Task description: Where the line containing "f_number: 4.5" appears below, begin there and reproduce each line exactly through the last one, omitting pictures.

Exercise materials:
§

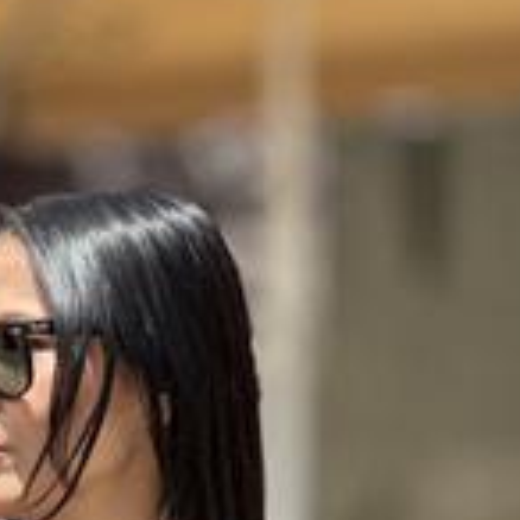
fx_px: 3263
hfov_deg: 9.1
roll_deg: +0.8
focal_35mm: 192
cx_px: 46
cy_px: 568
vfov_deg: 9.0
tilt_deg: +1.3
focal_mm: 9
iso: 25
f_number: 2.8
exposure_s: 1/239
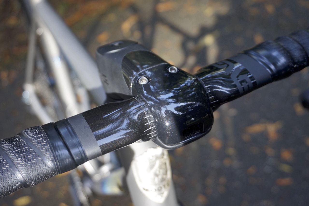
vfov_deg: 33.0
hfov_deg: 47.9
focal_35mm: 40
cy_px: 103
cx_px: 154
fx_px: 347
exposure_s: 1/60
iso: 200
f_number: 4.5
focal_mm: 27
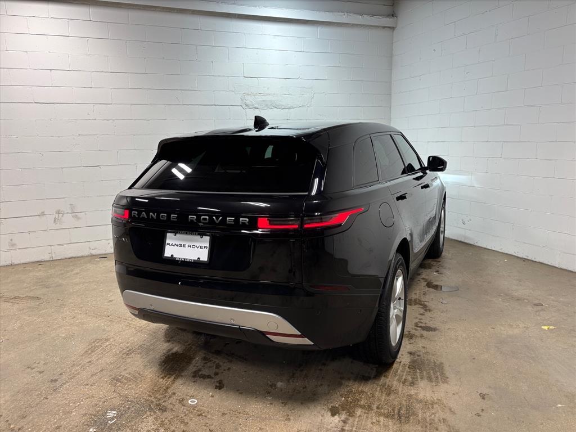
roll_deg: +0.9
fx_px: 433
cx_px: 288
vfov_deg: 53.1
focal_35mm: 26
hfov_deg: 67.3
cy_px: 216
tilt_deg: -10.3
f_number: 1.6
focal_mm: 5.96
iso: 50
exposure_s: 1/251
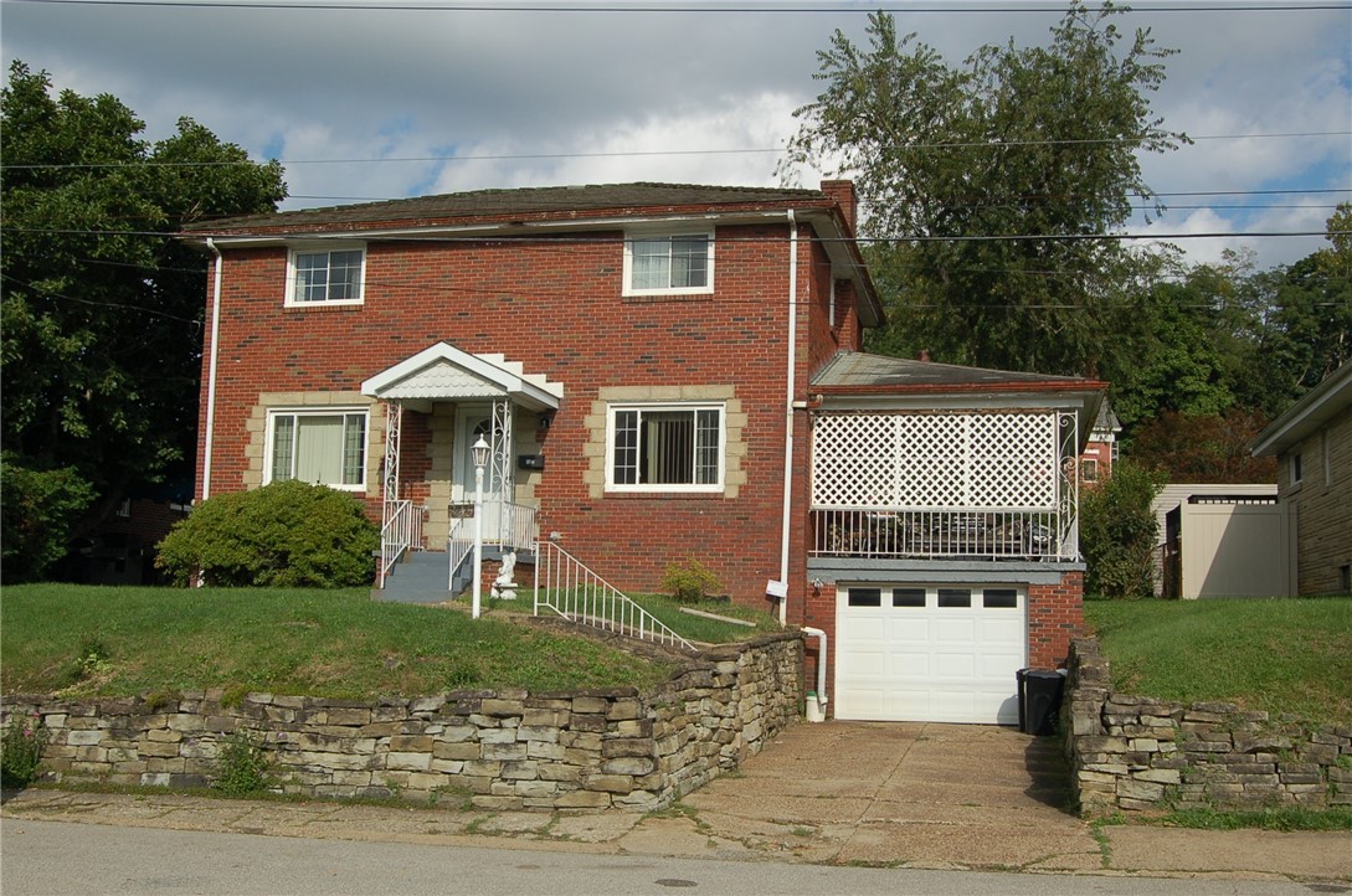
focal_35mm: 39
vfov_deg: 34.1
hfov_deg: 49.6
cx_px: 676
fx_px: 1462
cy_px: 448
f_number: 10
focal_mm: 26
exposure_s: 1/400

§

Response:
f_number: 4.5
focal_mm: 27
roll_deg: +0.9
fx_px: 433
cx_px: 288
vfov_deg: 53.1
focal_35mm: 26
hfov_deg: 67.3
cy_px: 216
tilt_deg: -10.3
f_number: 1.6
focal_mm: 5.96
iso: 50
exposure_s: 1/251
focal_35mm: 39
vfov_deg: 34.1
hfov_deg: 49.6
cx_px: 676
fx_px: 1462
cy_px: 448
f_number: 10
focal_mm: 26
exposure_s: 1/400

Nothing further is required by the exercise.